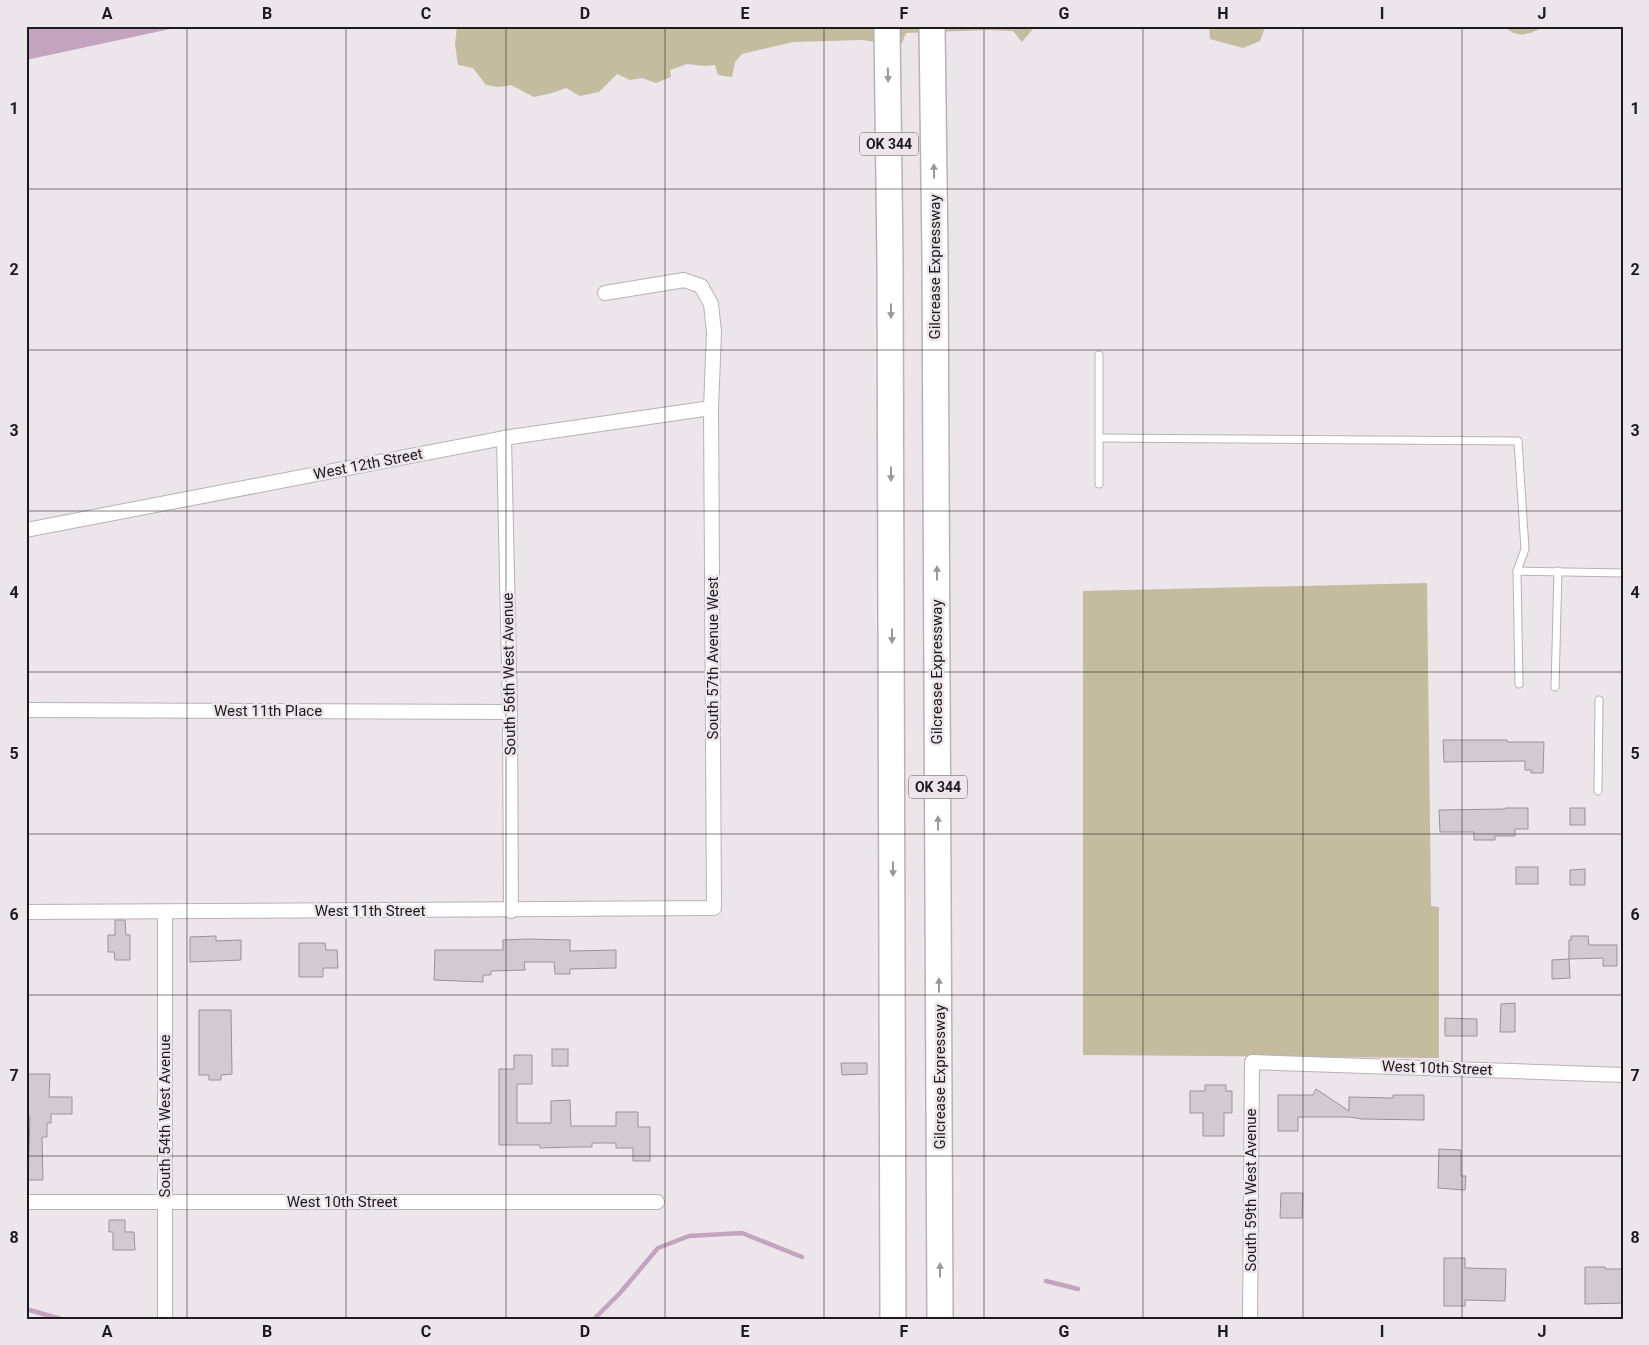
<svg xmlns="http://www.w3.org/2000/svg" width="1649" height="1345" font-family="Roboto,sans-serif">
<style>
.green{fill:#c4bc9f}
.water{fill:#c4a3be}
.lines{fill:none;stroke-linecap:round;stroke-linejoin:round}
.stream{stroke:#c4a3be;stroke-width:4.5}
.building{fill:#d1cbd0;stroke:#999398}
.lane-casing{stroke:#b8b1b7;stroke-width:9}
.street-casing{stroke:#b8b1b7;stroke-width:16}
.highway-casing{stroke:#b8b1b7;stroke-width:28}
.lane{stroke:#fff;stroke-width:7}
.street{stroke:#fff;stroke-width:14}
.highway{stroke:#fff;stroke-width:25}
.oneway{fill:#999899}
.grid{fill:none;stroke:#1c1a1c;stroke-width:1;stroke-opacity:0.55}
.labels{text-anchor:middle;stroke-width:5;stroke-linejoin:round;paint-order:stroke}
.shield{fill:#ece5ea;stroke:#5a575a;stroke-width:1}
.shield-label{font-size:14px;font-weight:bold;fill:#1c1a1c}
.street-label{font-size:15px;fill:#1c1a1c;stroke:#ece5ea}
.neatline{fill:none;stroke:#1c1a1c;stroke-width:2}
.grid-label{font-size:16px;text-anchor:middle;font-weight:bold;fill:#1c1a1c}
</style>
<rect width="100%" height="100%" fill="#ece5ea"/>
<g class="green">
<path d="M 457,26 L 1039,26 L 1032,30 L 1022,42 L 1013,31 L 989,30 L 906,33 L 902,43 L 886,44 L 863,40 L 793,42 L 742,54 L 735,62 L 732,77 L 718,75 L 715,65 L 705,66 L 687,64 L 670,70 L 671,77 L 656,83 L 642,78 L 630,80 L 617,74 L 599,92 L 580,96 L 566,88 L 552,93 L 534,97 L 511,85 L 498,87 L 486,85 L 473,68 L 458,65 L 455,44 Z"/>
<path d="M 1209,26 L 1265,26 L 1265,27 L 1260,41 L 1243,48 L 1210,39 Z"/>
<path d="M 1504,26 L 1545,26 C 1530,34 1518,40 1504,26 Z"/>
<path d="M 1427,583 L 1431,906 L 1439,907 L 1439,1058 L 1083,1055 L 1083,591 Z"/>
</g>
<path class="water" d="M 26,26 L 184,26 L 26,60 Z"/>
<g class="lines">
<g class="stream">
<path d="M 1046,1281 L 1078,1289"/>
<path d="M 26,1309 L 61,1319"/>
<path d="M 594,1319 L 620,1293 L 658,1248 L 689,1236 L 742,1233 L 802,1257"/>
</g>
</g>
<g class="building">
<path d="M 1443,740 L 1507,740 L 1507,742 L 1544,742 L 1543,773 L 1531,773 L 1531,770 L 1525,770 L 1525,761 L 1444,762 Z"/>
<path d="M 1505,808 L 1528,808 L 1528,829 L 1515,829 L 1515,836 L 1495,836 L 1495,840 L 1474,840 L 1474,832 L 1440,832 L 1439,810 L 1505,809 Z"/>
<rect x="1570" y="808" width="15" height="17"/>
<rect x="1516" y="867" width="22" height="17"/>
<path d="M 1585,869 L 1585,885 L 1570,885 L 1570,870 Z"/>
<path d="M 115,920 L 125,920 L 126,935 L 130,935 L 130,960 L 115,960 L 114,952 L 108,952 L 108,935 L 115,935 Z"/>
<path d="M 216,936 L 216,941 L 241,940 L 241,960 L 190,962 L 190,937 Z"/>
<path d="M 1571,936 L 1588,936 L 1589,945 L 1617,945 L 1617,966 L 1603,966 L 1603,958 L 1569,959 L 1570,978 L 1552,979 L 1552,960 L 1569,959 L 1569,940 L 1571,940 Z"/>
<path d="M 528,939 L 570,940 L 570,951 L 616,950 L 616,968 L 570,969 L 570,974 L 555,974 L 554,962 L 524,962 L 525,970 L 491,971 L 491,975 L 483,975 L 483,982 L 434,980 L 435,950 L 503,950 L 503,940 Z"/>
<path d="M 299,943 L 325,943 L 326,950 L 337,950 L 338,968 L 323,968 L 323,977 L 299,977 Z"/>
<path d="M 1515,1003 L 1515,1032 L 1500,1032 L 1501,1004 Z"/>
<path d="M 199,1010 L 231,1010 L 232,1074 L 221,1075 L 221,1080 L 209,1080 L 209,1075 L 199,1075 Z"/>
<path d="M 1445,1018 L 1477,1019 L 1477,1036 L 1445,1036 Z"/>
<rect x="552" y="1049" width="16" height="17"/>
<path d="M 514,1055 L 532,1055 L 532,1084 L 517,1084 L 517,1123 L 551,1123 L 551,1101 L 570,1100 L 571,1126 L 616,1126 L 616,1112 L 638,1112 L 638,1127 L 650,1127 L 650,1161 L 633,1161 L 633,1148 L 616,1148 L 616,1143 L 592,1143 L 592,1147 L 573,1147 L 540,1148 L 540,1145 L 499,1145 L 499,1069 L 514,1069 Z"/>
<path d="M 841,1063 L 867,1063 L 867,1074 L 842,1075 Z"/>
<path d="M 26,1074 L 50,1074 L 49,1097 L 72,1097 L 72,1114 L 51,1114 L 51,1123 L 47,1123 L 47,1137 L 42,1137 L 43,1180 L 28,1180 L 30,1116 L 26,1116 Z"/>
<path d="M 1205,1085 L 1226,1085 L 1226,1091 L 1232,1091 L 1232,1113 L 1224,1113 L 1224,1136 L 1203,1136 L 1203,1113 L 1190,1113 L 1190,1091 L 1205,1091 Z"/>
<path d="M 1316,1089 L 1349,1111 L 1349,1097 L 1393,1098 L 1393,1095 L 1424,1095 L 1424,1120 L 1362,1119 L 1349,1117 L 1298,1117 L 1298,1131 L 1278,1131 L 1278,1095 L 1313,1095 Z"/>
<path d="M 1439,1149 L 1461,1150 L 1461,1176 L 1466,1176 L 1465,1190 L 1438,1188 Z"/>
<path d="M 1281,1193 L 1303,1193 L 1302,1218 L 1280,1218 Z"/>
<path d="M 109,1220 L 125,1220 L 125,1232 L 134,1232 L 135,1250 L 113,1250 L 113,1232 L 109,1232 Z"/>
<path d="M 1444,1258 L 1465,1258 L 1465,1268 L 1506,1269 L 1505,1301 L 1465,1300 L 1465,1306 L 1444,1306 Z"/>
<path d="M 1585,1267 L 1605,1267 L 1605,1269 L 1623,1269 L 1623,1303 L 1585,1304 Z"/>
</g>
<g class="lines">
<defs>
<g id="lane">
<path d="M 1099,355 L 1099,484"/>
<path d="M 1100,438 L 1518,441 L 1525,549 L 1517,571"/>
<path d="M 1519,684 L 1517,571 L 1623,573"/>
<path d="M 1555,687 L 1558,571"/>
<path d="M 1598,791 L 1599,700"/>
</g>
<g id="street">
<path d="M 504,438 L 510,712 L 511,911"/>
<path d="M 26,530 L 504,438 L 711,408"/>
<path d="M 26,710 L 510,712"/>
<path d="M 26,912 L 714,908 L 711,408 L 714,332 L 711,304 L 701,286 L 684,280 L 605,293"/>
<path d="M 26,1202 L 657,1202"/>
<path d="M 165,1319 L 165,913"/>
<path d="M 1250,1319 L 1252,1062 L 1623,1075"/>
</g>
<g id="highway">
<path d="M 887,26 L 890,262 L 893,1319"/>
<path d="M 932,26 L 935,255 L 940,1319"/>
</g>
</defs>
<use href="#lane" class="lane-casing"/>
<use href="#street" class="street-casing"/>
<use href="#highway" class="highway-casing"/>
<use href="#lane" class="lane"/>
<use href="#street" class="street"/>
<use href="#highway" class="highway"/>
</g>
<defs><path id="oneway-solid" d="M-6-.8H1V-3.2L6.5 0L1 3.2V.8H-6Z" transform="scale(1.25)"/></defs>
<g class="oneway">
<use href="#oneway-solid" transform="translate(888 75) rotate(89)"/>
<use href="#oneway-solid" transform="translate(934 171) rotate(-91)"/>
<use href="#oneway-solid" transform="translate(891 311) rotate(90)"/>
<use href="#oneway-solid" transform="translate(891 474) rotate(90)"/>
<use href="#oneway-solid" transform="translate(937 573) rotate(-90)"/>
<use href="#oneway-solid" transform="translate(892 636) rotate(90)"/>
<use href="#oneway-solid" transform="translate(938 823) rotate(-90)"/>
<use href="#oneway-solid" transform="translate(893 869) rotate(90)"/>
<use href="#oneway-solid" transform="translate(939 985) rotate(-90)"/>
<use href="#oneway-solid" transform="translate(940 1270) rotate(-90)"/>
</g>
<path class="grid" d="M 187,26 L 187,1319M 346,26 L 346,1319M 506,26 L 506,1319M 665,26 L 665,1319M 824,26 L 824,1319M 984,26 L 984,1319M 1143,26 L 1143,1319M 1303,26 L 1303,1319M 1462,26 L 1462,1319M 26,189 L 1623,189M 26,350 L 1623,350M 26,511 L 1623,511M 26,672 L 1623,672M 26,834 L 1623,834M 26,995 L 1623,995M 26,1156 L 1623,1156"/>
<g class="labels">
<g class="shield">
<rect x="860" y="132.5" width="58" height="23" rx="4"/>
<rect x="909" y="775.5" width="58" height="23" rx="4"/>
</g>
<g class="shield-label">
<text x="889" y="149">OK 344</text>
<text x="938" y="792">OK 344</text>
</g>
<g class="street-label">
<text transform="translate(935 267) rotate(-90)" y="5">Gilcrease Expressway</text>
<text transform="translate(368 464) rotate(-11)" y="5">West 12th Street</text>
<text transform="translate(713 658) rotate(-90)" y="5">South 57th Avenue West</text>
<text transform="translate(937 672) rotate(-90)" y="5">Gilcrease Expressway</text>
<text transform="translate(509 674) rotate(-91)" y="5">South 56th West Avenue</text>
<text x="268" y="716">West 11th Place</text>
<text x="370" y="916">West 11th Street</text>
<text transform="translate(1437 1068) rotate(2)" y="5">West 10th Street</text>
<text transform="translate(940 1077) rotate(-90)" y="5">Gilcrease Expressway</text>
<text transform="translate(165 1116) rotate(-90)" y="5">South 54th West Avenue</text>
<text transform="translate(1251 1190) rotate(-90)" y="5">South 59th West Avenue</text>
<text x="342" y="1207">West 10th Street</text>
</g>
</g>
<rect width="1649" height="1345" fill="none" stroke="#ece5ea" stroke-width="55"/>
<rect x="28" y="28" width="1594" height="1290" class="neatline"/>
<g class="grid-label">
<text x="107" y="19">A</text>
<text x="267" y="19">B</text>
<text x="426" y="19">C</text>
<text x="585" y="19">D</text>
<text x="745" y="19">E</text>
<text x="904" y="19">F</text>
<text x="1064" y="19">G</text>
<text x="1223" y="19">H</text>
<text x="1382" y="19">I</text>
<text x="1542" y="19">J</text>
<text x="14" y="114">1</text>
<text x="1635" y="114">1</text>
<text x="14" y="275">2</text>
<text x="1635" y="275">2</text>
<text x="14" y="436">3</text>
<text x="1635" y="436">3</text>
<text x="14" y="598">4</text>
<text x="1635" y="598">4</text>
<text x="14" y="759">5</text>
<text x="1635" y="759">5</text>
<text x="14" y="920">6</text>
<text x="1635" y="920">6</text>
<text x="14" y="1081">7</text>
<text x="1635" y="1081">7</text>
<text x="14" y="1243">8</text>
<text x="1635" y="1243">8</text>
<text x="107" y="1337">A</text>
<text x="267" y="1337">B</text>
<text x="426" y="1337">C</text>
<text x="585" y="1337">D</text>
<text x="745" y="1337">E</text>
<text x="904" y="1337">F</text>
<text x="1064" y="1337">G</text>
<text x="1223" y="1337">H</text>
<text x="1382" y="1337">I</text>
<text x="1542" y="1337">J</text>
</g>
</svg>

### Required action
For every line of the records that has the word "linejoin" in it, make a copy.

### Task response
.lines{fill:none;stroke-linecap:round;stroke-linejoin:round}
.labels{text-anchor:middle;stroke-width:5;stroke-linejoin:round;paint-order:stroke}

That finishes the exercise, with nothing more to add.